Although he arrived in New York from Detroit in 1968 a "full blown, East Coast, Abstract Expressionist painter," Al Loving had already chosen the square as his primary structure. This University of Michigan graduate (M.F.A., 1964) began to explore the illusionistic effects allowed by color, and the square evolved into a hard-edged Minimalist cube. Ten months after his arrival in New York, Loving was invited to have a one-man show at the Whitney Museum of American Art. Loving readily admits that the exhibition had less to do with art than with the political pressure that had developed out of the Civil Rights Movement of the 1960s for museums to increase exhibition opportunities for black artists. It was after the Whitney show that Loving moved away from the cube as a motif in his work.
Loving thought of his cubes as not only going back into space, but also occupying the surface plane and projecting, visually, out from the plane.
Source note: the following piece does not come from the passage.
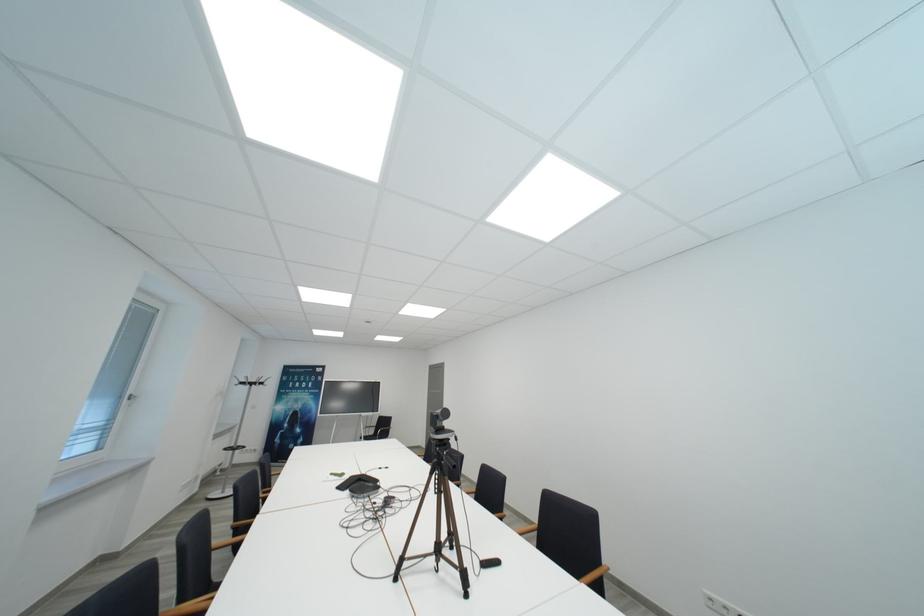
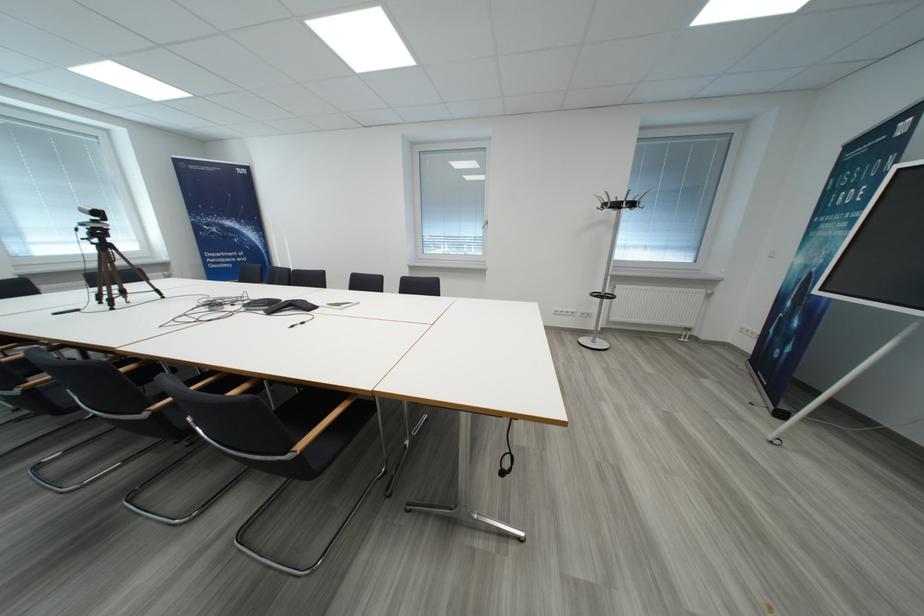
Where in the second image is the point corresponding to [270,387] from the first image?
Reacting to the idea that the history of art since the Renaissance has involved illusion created from the picture plane back, away from the viewer and into the painting, Loving has said that he wanted to "paint a three-dimensional painting on a two-dimensional ground.... [I]t seemed to me that by the end of the millennium, there should be something in front of the picture plane, to the picture plane and beyond the picture plane. All three."
Sean M. Ulmer, University Curator of Modern and Contemporary Art, for "A Matter of Degree: Abstraction in Twentieth-Century Art," November 10, 2001 - January 27, 2002

Subject Matter:

Loving was intrigued by the history of perspective in painting and wanted to create a piece in which the vanishing point for the perspective is in front of the painted surface, toward the viewer, rather than within the surface. The result is a representation of depth that seems to protrude from the surface rather than creating the illusion of space inside the canvas.

Physical Description:

A framework three-dimensional cube sits at an angle so that one of its corners appears to protrude from the center of the piece. The cube is gray, with dark gray shading on the shadowed edges, and dark and light yellow shading on the lit edges. The canvas is cut to the dimensions of the cube.